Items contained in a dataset
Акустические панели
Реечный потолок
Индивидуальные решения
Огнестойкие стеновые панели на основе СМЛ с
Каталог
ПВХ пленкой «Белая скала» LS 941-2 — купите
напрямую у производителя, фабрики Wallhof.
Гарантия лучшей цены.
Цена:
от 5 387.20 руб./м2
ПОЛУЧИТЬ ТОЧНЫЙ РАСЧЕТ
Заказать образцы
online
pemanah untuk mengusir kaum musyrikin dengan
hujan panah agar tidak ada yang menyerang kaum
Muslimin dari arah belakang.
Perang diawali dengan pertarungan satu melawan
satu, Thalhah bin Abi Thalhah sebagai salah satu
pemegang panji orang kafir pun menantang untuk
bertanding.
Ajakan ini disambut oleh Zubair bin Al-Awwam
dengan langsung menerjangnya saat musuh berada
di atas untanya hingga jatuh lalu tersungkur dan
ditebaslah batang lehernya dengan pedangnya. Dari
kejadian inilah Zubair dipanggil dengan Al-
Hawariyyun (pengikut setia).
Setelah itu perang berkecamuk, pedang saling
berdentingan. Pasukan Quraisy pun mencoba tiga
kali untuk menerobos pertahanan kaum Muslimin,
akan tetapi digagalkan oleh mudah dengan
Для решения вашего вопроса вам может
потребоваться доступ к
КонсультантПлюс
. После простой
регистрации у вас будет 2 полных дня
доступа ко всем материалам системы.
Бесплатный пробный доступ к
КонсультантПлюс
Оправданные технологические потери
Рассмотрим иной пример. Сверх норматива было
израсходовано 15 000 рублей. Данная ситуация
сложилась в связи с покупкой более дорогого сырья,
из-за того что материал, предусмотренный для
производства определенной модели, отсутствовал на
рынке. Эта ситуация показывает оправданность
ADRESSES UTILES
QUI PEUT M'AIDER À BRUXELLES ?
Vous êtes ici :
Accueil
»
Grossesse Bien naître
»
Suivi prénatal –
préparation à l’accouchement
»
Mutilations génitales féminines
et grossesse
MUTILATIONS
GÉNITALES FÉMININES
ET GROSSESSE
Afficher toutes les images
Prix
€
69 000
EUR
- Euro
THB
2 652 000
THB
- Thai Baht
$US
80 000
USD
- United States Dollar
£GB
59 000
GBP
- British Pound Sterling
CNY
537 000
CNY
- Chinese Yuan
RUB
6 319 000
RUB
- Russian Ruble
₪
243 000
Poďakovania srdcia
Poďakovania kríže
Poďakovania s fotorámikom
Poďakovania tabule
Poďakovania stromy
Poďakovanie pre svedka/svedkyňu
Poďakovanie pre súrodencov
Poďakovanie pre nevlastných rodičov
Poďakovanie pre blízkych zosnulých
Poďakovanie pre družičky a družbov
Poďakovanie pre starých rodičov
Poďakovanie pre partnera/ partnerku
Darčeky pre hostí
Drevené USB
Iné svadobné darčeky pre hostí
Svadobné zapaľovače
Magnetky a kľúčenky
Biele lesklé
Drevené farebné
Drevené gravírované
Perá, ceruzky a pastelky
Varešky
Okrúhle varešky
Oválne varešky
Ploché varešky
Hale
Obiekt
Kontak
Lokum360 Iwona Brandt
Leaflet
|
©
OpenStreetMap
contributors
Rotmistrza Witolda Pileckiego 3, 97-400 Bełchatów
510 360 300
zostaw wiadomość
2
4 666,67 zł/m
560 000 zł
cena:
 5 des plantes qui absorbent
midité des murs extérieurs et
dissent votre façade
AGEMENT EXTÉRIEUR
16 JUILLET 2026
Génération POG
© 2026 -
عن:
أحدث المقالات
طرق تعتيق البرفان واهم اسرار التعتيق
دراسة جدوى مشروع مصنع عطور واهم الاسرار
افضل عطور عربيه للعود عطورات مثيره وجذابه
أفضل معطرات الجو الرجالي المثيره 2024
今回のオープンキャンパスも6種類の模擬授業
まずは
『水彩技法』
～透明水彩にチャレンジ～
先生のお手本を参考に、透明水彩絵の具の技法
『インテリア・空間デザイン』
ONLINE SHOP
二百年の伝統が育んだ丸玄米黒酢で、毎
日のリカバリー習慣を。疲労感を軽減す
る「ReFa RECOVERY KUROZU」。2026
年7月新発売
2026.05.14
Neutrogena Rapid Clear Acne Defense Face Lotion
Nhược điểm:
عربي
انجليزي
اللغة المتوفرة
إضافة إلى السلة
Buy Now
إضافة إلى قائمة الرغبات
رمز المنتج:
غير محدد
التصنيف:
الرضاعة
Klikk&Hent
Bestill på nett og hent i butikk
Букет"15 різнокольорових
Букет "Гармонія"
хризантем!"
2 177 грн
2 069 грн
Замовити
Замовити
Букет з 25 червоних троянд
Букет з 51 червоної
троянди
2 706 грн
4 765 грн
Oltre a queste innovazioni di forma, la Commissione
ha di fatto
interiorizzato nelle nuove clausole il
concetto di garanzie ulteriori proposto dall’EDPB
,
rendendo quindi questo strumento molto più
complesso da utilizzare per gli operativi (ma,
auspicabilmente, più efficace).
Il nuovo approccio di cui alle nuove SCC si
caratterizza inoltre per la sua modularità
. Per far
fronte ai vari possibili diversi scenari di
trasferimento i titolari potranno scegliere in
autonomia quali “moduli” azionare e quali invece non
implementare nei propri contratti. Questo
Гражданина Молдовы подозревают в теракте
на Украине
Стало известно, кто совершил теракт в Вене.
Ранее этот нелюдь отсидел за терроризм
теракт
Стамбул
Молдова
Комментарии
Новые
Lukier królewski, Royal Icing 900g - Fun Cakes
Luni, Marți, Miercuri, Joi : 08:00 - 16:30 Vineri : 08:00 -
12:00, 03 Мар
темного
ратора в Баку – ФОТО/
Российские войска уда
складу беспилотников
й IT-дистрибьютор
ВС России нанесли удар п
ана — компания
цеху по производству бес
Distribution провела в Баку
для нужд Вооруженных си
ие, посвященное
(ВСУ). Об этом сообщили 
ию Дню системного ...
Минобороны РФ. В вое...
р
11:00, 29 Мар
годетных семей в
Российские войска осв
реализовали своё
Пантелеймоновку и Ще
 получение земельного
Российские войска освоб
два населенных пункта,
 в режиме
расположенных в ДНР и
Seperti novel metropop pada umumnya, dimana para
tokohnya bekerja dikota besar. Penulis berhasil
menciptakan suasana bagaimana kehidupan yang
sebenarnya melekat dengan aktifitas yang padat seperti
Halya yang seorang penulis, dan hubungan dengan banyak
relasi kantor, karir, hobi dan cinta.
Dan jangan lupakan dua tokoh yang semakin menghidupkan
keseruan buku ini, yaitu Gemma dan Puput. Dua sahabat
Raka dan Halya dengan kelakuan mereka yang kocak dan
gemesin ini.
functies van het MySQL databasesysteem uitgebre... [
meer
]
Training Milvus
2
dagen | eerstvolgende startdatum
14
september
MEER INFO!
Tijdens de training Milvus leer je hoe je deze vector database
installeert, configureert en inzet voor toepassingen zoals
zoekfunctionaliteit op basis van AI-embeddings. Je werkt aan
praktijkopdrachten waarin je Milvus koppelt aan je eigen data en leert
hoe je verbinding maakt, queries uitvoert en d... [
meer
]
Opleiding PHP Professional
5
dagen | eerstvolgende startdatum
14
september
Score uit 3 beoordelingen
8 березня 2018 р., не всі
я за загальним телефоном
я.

**Problem**. Give the text lines of all the items above as a JSON list of strings, one string per line, leaving out blank lines.

**Reply to the exercise**.
[
  "Акустические панели",
  "Реечный потолок",
  "Индивидуальные решения",
  "Огнестойкие стеновые панели на основе СМЛ с",
  "Каталог",
  "ПВХ пленкой «Белая скала» LS 941-2 — купите",
  "напрямую у производителя, фабрики Wallhof.",
  "Гарантия лучшей цены.",
  "Цена:",
  "от 5 387.20 руб./м2",
  "ПОЛУЧИТЬ ТОЧНЫЙ РАСЧЕТ",
  "Заказать образцы",
  "online",
  "pemanah untuk mengusir kaum musyrikin dengan",
  "hujan panah agar tidak ada yang menyerang kaum",
  "Muslimin dari arah belakang.",
  "Perang diawali dengan pertarungan satu melawan",
  "satu, Thalhah bin Abi Thalhah sebagai salah satu",
  "pemegang panji orang kafir pun menantang untuk",
  "bertanding.",
  "Ajakan ini disambut oleh Zubair bin Al-Awwam",
  "dengan langsung menerjangnya saat musuh berada",
  "di atas untanya hingga jatuh lalu tersungkur dan",
  "ditebaslah batang lehernya dengan pedangnya. Dari",
  "kejadian inilah Zubair dipanggil dengan Al-",
  "Hawariyyun (pengikut setia).",
  "Setelah itu perang berkecamuk, pedang saling",
  "berdentingan. Pasukan Quraisy pun mencoba tiga",
  "kali untuk menerobos pertahanan kaum Muslimin,",
  "akan tetapi digagalkan oleh mudah dengan",
  "Для решения вашего вопроса вам может",
  "потребоваться доступ к",
  "КонсультантПлюс",
  ". После простой",
  "регистрации у вас будет 2 полных дня",
  "доступа ко всем материалам системы.",
  "Бесплатный пробный доступ к",
  "КонсультантПлюс",
  "Оправданные технологические потери",
  "Рассмотрим иной пример. Сверх норматива было",
  "израсходовано 15 000 рублей. Данная ситуация",
  "сложилась в связи с покупкой более дорогого сырья,",
  "из-за того что материал, предусмотренный для",
  "производства определенной модели, отсутствовал на",
  "рынке. Эта ситуация показывает оправданность",
  "ADRESSES UTILES",
  "QUI PEUT M'AIDER À BRUXELLES ?",
  "Vous êtes ici :",
  "Accueil",
  "»",
  "Grossesse Bien naître",
  "»",
  "Suivi prénatal –",
  "préparation à l’accouchement",
  "»",
  "Mutilations génitales féminines",
  "et grossesse",
  "MUTILATIONS",
  "GÉNITALES FÉMININES",
  "ET GROSSESSE",
  "Afficher toutes les images",
  "Prix",
  "€",
  "69 000",
  "EUR",
  "- Euro",
  "THB",
  "2 652 000",
  "THB",
  "- Thai Baht",
  "$US",
  "80 000",
  "USD",
  "- United States Dollar",
  "£GB",
  "59 000",
  "GBP",
  "- British Pound Sterling",
  "CNY",
  "537 000",
  "CNY",
  "- Chinese Yuan",
  "RUB",
  "6 319 000",
  "RUB",
  "- Russian Ruble",
  "₪",
  "243 000",
  "Poďakovania srdcia",
  "Poďakovania kríže",
  "Poďakovania s fotorámikom",
  "Poďakovania tabule",
  "Poďakovania stromy",
  "Poďakovanie pre svedka/svedkyňu",
  "Poďakovanie pre súrodencov",
  "Poďakovanie pre nevlastných rodičov",
  "Poďakovanie pre blízkych zosnulých",
  "Poďakovanie pre družičky a družbov",
  "Poďakovanie pre starých rodičov",
  "Poďakovanie pre partnera/ partnerku",
  "Darčeky pre hostí",
  "Drevené USB",
  "Iné svadobné darčeky pre hostí",
  "Svadobné zapaľovače",
  "Magnetky a kľúčenky",
  "Biele lesklé",
  "Drevené farebné",
  "Drevené gravírované",
  "Perá, ceruzky a pastelky",
  "Varešky",
  "Okrúhle varešky",
  "Oválne varešky",
  "Ploché varešky",
  "Hale",
  "Obiekt",
  "Kontak",
  "Lokum360 Iwona Brandt",
  "Leaflet",
  "|",
  "©",
  "OpenStreetMap",
  "contributors",
  "Rotmistrza Witolda Pileckiego 3, 97-400 Bełchatów",
  "510 360 300",
  "zostaw wiadomość",
  "2",
  "4 666,67 zł/m",
  "560 000 zł",
  "cena:",
  " 5 des plantes qui absorbent",
  "midité des murs extérieurs et",
  "dissent votre façade",
  "AGEMENT EXTÉRIEUR",
  "16 JUILLET 2026",
  "Génération POG",
  "© 2026 -",
  "عن:",
  "أحدث المقالات",
  "طرق تعتيق البرفان واهم اسرار التعتيق",
  "دراسة جدوى مشروع مصنع عطور واهم الاسرار",
  "افضل عطور عربيه للعود عطورات مثيره وجذابه",
  "أفضل معطرات الجو الرجالي المثيره 2024",
  "今回のオープンキャンパスも6種類の模擬授業",
  "まずは",
  "『水彩技法』",
  "～透明水彩にチャレンジ～",
  "先生のお手本を参考に、透明水彩絵の具の技法",
  "『インテリア・空間デザイン』",
  "ONLINE SHOP",
  "二百年の伝統が育んだ丸玄米黒酢で、毎",
  "日のリカバリー習慣を。疲労感を軽減す",
  "る「ReFa RECOVERY KUROZU」。2026",
  "年7月新発売",
  "2026.05.14",
  "Neutrogena Rapid Clear Acne Defense Face Lotion",
  "Nhược điểm:",
  "عربي",
  "انجليزي",
  "اللغة المتوفرة",
  "إضافة إلى السلة",
  "Buy Now",
  "إضافة إلى قائمة الرغبات",
  "رمز المنتج:",
  "غير محدد",
  "التصنيف:",
  "الرضاعة",
  "Klikk&Hent",
  "Bestill på nett og hent i butikk",
  "Букет\"15 різнокольорових",
  "Букет \"Гармонія\"",
  "хризантем!\"",
  "2 177 грн",
  "2 069 грн",
  "Замовити",
  "Замовити",
  "Букет з 25 червоних троянд",
  "Букет з 51 червоної",
  "троянди",
  "2 706 грн",
  "4 765 грн",
  "Oltre a queste innovazioni di forma, la Commissione",
  "ha di fatto",
  "interiorizzato nelle nuove clausole il",
  "concetto di garanzie ulteriori proposto dall’EDPB",
  ",",
  "rendendo quindi questo strumento molto più",
  "complesso da utilizzare per gli operativi (ma,",
  "auspicabilmente, più efficace).",
  "Il nuovo approccio di cui alle nuove SCC si",
  "caratterizza inoltre per la sua modularità",
  ". Per far",
  "fronte ai vari possibili diversi scenari di",
  "trasferimento i titolari potranno scegliere in",
  "autonomia quali “moduli” azionare e quali invece non",
  "implementare nei propri contratti. Questo",
  "Гражданина Молдовы подозревают в теракте",
  "на Украине",
  "Стало известно, кто совершил теракт в Вене.",
  "Ранее этот нелюдь отсидел за терроризм",
  "теракт",
  "Стамбул",
  "Молдова",
  "Комментарии",
  "Новые",
  "Lukier królewski, Royal Icing 900g - Fun Cakes",
  "Luni, Marți, Miercuri, Joi : 08:00 - 16:30 Vineri : 08:00 -",
  "12:00, 03 Мар",
  "темного",
  "ратора в Баку – ФОТО/",
  "Российские войска уда",
  "складу беспилотников",
  "й IT-дистрибьютор",
  "ВС России нанесли удар п",
  "ана — компания",
  "цеху по производству бес",
  "Distribution провела в Баку",
  "для нужд Вооруженных си",
  "ие, посвященное",
  "(ВСУ). Об этом сообщили ",
  "ию Дню системного ...",
  "Минобороны РФ. В вое...",
  "р",
  "11:00, 29 Мар",
  "годетных семей в",
  "Российские войска осв",
  "реализовали своё",
  "Пантелеймоновку и Ще",
  " получение земельного",
  "Российские войска освоб",
  "два населенных пункта,",
  " в режиме",
  "расположенных в ДНР и",
  "Seperti novel metropop pada umumnya, dimana para",
  "tokohnya bekerja dikota besar. Penulis berhasil",
  "menciptakan suasana bagaimana kehidupan yang",
  "sebenarnya melekat dengan aktifitas yang padat seperti",
  "Halya yang seorang penulis, dan hubungan dengan banyak",
  "relasi kantor, karir, hobi dan cinta.",
  "Dan jangan lupakan dua tokoh yang semakin menghidupkan",
  "keseruan buku ini, yaitu Gemma dan Puput. Dua sahabat",
  "Raka dan Halya dengan kelakuan mereka yang kocak dan",
  "gemesin ini.",
  "functies van het MySQL databasesysteem uitgebre... [",
  "meer",
  "]",
  "Training Milvus",
  "2",
  "dagen | eerstvolgende startdatum",
  "14",
  "september",
  "MEER INFO!",
  "Tijdens de training Milvus leer je hoe je deze vector database",
  "installeert, configureert en inzet voor toepassingen zoals",
  "zoekfunctionaliteit op basis van AI-embeddings. Je werkt aan",
  "praktijkopdrachten waarin je Milvus koppelt aan je eigen data en leert",
  "hoe je verbinding maakt, queries uitvoert en d... [",
  "meer",
  "]",
  "Opleiding PHP Professional",
  "5",
  "dagen | eerstvolgende startdatum",
  "14",
  "september",
  "Score uit 3 beoordelingen",
  "8 березня 2018 р., не всі",
  "я за загальним телефоном",
  "я."
]